*** Data to use

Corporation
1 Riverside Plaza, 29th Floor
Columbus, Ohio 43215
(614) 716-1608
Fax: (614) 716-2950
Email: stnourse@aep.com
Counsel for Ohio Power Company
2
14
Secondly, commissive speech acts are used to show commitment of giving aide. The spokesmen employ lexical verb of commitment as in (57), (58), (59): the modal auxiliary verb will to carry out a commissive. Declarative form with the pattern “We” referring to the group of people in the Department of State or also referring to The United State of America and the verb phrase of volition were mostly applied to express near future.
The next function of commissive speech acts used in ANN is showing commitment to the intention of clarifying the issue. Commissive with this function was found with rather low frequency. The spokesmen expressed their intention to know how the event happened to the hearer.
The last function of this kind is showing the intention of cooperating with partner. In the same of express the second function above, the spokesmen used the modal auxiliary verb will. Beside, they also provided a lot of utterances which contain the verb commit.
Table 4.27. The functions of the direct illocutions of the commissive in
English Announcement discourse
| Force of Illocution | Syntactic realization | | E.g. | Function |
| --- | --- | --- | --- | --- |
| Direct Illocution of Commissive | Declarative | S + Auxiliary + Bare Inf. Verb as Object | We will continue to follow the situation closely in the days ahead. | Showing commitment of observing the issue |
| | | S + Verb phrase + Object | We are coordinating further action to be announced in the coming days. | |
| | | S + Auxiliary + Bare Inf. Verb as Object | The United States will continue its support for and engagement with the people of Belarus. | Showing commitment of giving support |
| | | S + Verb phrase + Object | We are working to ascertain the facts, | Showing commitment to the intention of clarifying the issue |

******
*** Data to use

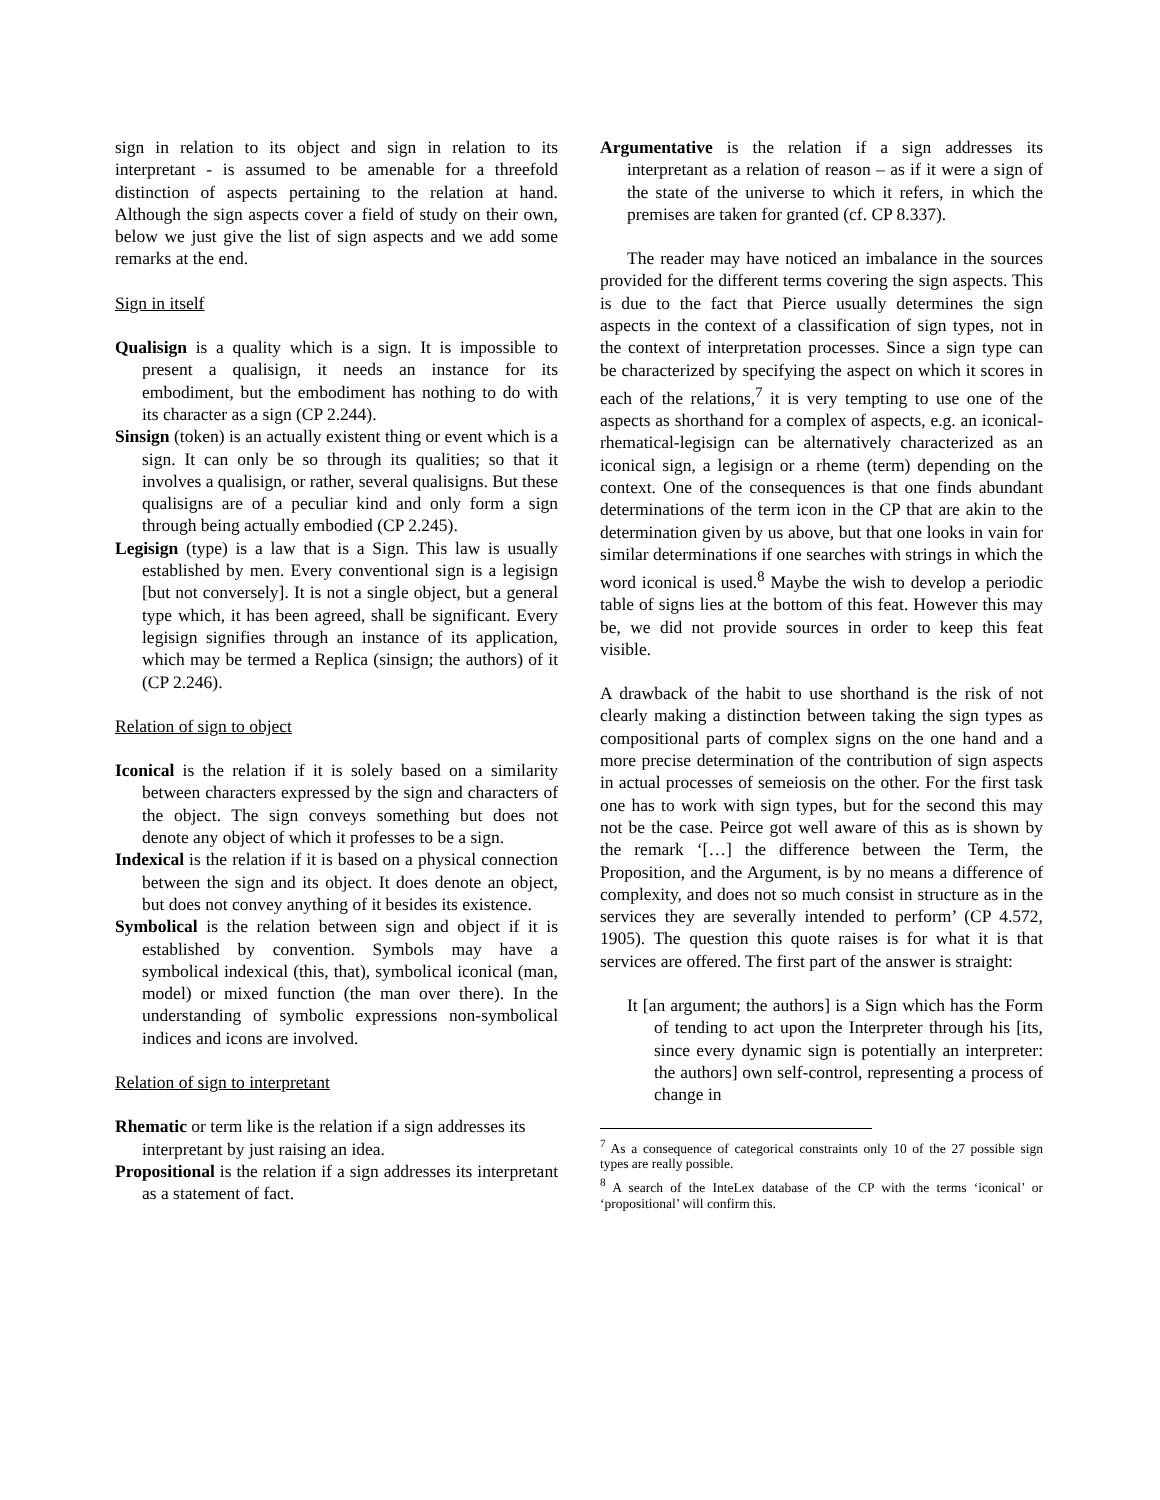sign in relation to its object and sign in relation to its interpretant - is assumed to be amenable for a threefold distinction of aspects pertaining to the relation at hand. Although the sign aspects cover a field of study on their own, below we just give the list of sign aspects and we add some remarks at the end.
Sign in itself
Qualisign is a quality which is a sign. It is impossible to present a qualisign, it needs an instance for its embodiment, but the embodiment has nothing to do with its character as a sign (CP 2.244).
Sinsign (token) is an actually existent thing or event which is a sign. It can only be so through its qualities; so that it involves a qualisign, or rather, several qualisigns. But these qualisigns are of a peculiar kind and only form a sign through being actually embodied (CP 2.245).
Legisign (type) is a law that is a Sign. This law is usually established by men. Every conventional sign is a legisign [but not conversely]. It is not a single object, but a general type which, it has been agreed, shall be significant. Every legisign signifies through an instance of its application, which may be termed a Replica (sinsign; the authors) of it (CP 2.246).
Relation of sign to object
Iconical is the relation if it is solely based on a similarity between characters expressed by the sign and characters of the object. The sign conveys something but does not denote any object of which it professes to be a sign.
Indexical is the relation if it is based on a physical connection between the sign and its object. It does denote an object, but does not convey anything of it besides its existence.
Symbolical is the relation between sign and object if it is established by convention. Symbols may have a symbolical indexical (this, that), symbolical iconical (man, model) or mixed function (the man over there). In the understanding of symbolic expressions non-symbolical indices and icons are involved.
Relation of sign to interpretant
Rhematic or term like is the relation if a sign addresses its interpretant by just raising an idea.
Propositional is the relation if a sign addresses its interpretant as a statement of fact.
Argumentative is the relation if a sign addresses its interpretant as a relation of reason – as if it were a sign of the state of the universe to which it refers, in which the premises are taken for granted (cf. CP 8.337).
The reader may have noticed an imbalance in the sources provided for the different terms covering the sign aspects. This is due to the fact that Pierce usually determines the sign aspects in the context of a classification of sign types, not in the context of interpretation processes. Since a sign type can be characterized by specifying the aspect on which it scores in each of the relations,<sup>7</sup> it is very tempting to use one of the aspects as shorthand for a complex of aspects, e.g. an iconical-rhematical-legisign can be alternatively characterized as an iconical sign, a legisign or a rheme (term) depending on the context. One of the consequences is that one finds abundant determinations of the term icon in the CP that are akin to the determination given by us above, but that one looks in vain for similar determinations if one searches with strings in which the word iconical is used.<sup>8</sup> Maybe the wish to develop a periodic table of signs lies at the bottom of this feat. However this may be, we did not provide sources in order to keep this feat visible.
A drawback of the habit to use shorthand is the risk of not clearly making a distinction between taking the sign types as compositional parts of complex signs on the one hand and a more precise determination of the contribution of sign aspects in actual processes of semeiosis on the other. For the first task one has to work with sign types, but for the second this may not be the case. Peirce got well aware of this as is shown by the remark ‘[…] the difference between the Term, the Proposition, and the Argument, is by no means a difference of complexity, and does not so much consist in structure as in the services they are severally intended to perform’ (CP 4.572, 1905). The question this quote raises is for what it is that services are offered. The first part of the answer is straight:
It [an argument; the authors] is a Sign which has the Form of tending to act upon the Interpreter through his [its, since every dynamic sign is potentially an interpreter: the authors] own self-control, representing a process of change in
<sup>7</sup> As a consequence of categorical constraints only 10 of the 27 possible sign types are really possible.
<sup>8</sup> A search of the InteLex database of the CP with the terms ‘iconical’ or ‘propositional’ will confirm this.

******
*** Data to use

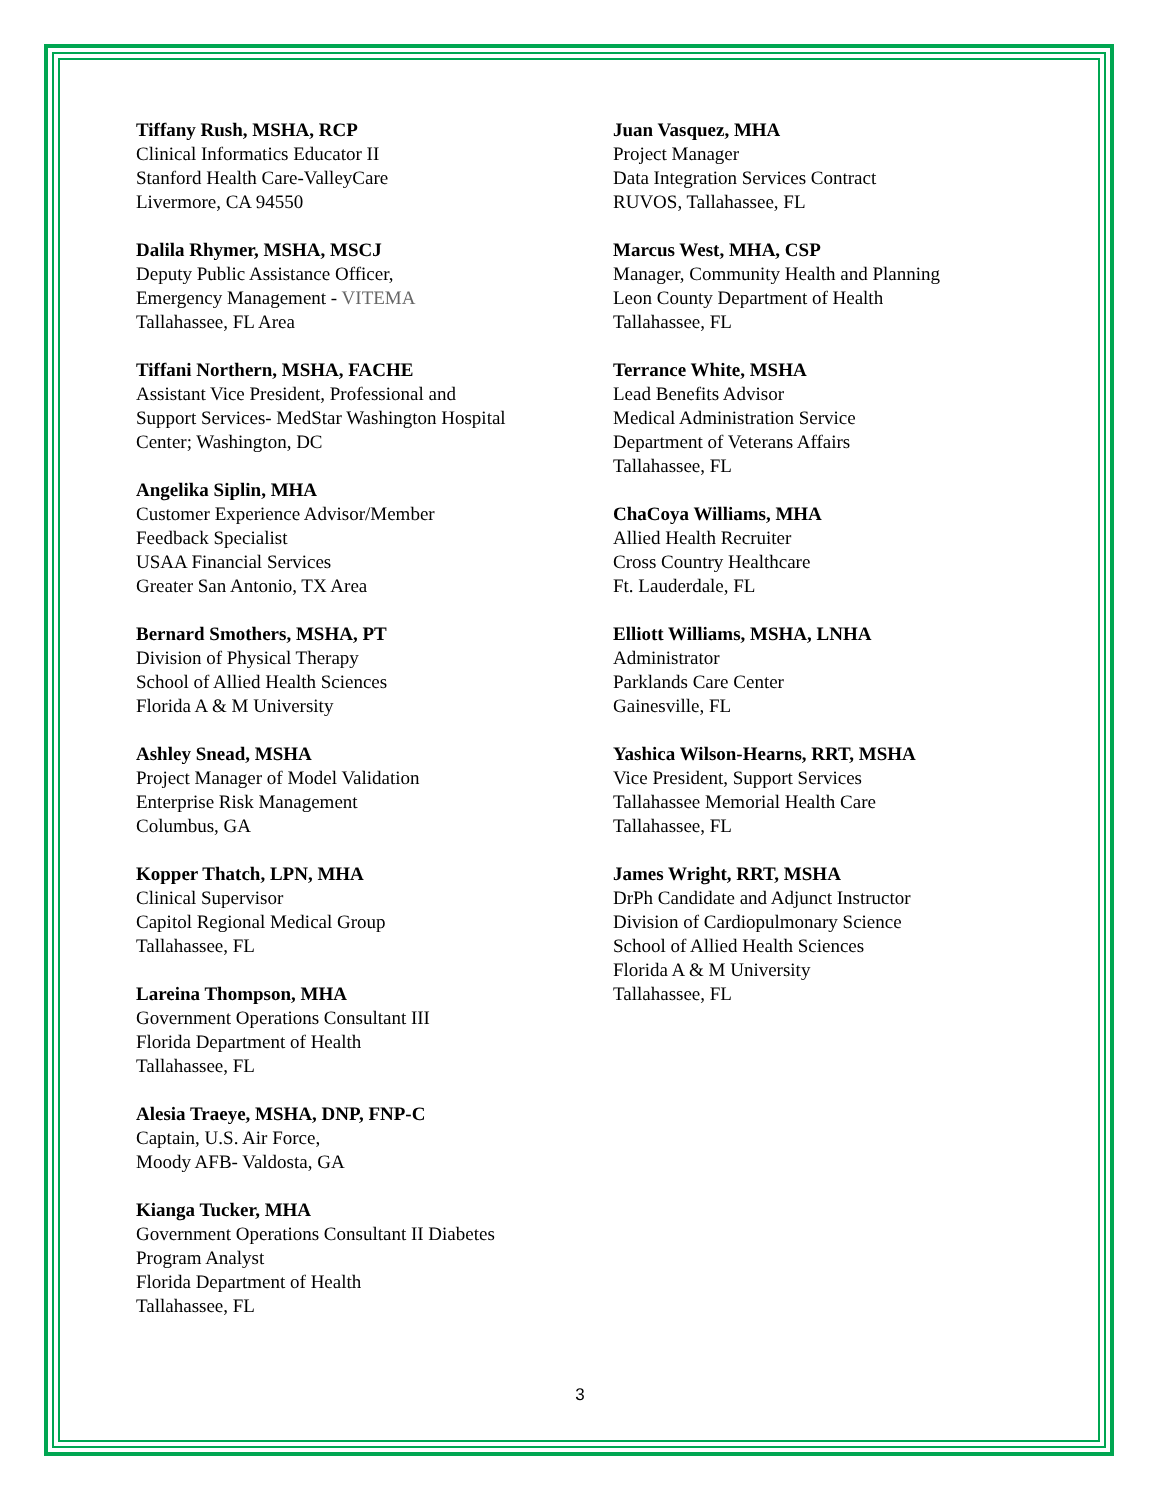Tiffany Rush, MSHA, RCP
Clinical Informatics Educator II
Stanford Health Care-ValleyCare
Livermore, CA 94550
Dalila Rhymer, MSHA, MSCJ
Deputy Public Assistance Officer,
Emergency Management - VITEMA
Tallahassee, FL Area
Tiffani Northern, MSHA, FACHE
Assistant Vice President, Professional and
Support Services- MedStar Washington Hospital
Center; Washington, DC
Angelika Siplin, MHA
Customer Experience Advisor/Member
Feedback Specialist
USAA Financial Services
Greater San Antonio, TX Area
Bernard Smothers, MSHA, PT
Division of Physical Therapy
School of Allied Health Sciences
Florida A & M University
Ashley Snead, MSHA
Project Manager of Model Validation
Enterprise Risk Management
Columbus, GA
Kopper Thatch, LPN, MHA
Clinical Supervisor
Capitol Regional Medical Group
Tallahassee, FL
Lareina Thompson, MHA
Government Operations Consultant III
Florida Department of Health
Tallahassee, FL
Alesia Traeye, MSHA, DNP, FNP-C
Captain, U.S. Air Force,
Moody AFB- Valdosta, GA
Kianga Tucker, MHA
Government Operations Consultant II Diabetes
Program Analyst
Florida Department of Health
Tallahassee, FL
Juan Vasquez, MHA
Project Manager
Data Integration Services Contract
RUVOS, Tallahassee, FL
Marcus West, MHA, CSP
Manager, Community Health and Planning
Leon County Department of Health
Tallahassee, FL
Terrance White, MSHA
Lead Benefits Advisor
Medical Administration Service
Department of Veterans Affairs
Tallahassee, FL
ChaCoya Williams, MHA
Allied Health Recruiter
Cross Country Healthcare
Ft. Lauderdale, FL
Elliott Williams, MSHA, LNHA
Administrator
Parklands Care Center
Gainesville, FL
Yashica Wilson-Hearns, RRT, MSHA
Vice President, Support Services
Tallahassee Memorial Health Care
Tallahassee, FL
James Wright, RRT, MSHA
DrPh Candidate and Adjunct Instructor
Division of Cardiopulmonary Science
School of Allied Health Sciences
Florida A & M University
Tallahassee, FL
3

******

Take from the listing above each line that contains the string "Center".

Center; Washington, DC
Parklands Care Center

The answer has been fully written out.